The government’s weak response contrasts with the serious discussions I had last week with Hong Kong’s best and brightest, professionals from all walks of life—from industry to finance, from academia to culture, from property development to lawyers and former senior government officials. These discussions coalesced around the important theme of what it might take for Hong Kong to disentangle itself from the web of an increasingly challenged Chinese economy. Collectively, there was recognition of the need to focus on those factors which had the greatest potential to prevent Hong Kong from succumbing to its greatest fear—being marginalized as just another large Chinese city. History and culture were viewed as necessary but not sufficient. Several expressed concern over Hong Kong’s narrow economic base—heavily concentrated in financial services while lagging in R& D-led innovation potential (see figure above).
At the same time, Hongkongers are quick to stress the key foundational advantages that come from its long-standing rule of law—namely, the belief that its legal system, and therefore its governance, is ultimately independent of the CPC. Unfortunately, that view has now been drawn into serious question by the recent resignation of three foreign judges who had served on Hong Kong’s Court of Final Appeal. A scathing FT opinion piece on June 10 by one of the recently departed judges, Lord Jonathan Sumption, warned that “The rule of law in Hong Kong is in grave danger.” In response, the government press office went into overdrive, this time issuing a 2,900-word press release that was almost double the length of the one they fired off after my FCC speech less than a week earlier.
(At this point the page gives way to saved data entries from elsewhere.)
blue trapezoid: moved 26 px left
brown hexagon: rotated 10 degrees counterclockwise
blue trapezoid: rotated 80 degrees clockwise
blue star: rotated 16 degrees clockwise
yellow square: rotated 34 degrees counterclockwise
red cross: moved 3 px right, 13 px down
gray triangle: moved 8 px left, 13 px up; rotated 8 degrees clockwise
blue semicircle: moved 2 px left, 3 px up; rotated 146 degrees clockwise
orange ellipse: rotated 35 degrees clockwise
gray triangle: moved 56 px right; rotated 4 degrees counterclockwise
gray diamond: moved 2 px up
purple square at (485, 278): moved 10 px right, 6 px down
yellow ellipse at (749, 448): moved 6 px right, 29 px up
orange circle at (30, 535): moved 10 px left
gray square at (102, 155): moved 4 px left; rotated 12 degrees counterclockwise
Sumption didn’t mince words. He tackled head on the most contentious aspect of my “Hong Kong is Over” argument—mounting political constraints in the aftermath of March’s hasty enactment of Article 23 of Hong Kong’s Basic Law (its constitution). The point I made in the FT back in February was that political autonomy is essential if Hong Kong is to take aggressive policy actions that might enable it to outperform the weak Chinese economy to which it is shackled. Sumption threw cold water on this possibility. He argued that a dangerous tilt in domestic politics has led to an outbreak of “judicial patriotism,” with an increasingly China-centric political tide running against the very grain of Hong Kong’s political autonomy. Beijing has not taken this criticism lightly. Global Times has called it a smear while China’s State Council has accused the former judge of being “politically hijacked” by framing his arguments on the basis of “prejudiced political assumptions and malicious political hype.” Sadly, that’s the post-fact world we all now live in.
Lord Sumption went even further, warning that Hong Kong now risks the dire endgame of “slowly becoming a totalitarian state.” To me, that sounds like the proverbial frog in a boiling pot of water. Little wonder that the mood is so bleak in this once extraordinary city. Unfortunately, this matches up all too well with the darkening mood up North, as China’s Party leaders gear up for the long-awaited Third Plenum. Like I said at the outset, this grim sense of resignation now risks bordering on despair.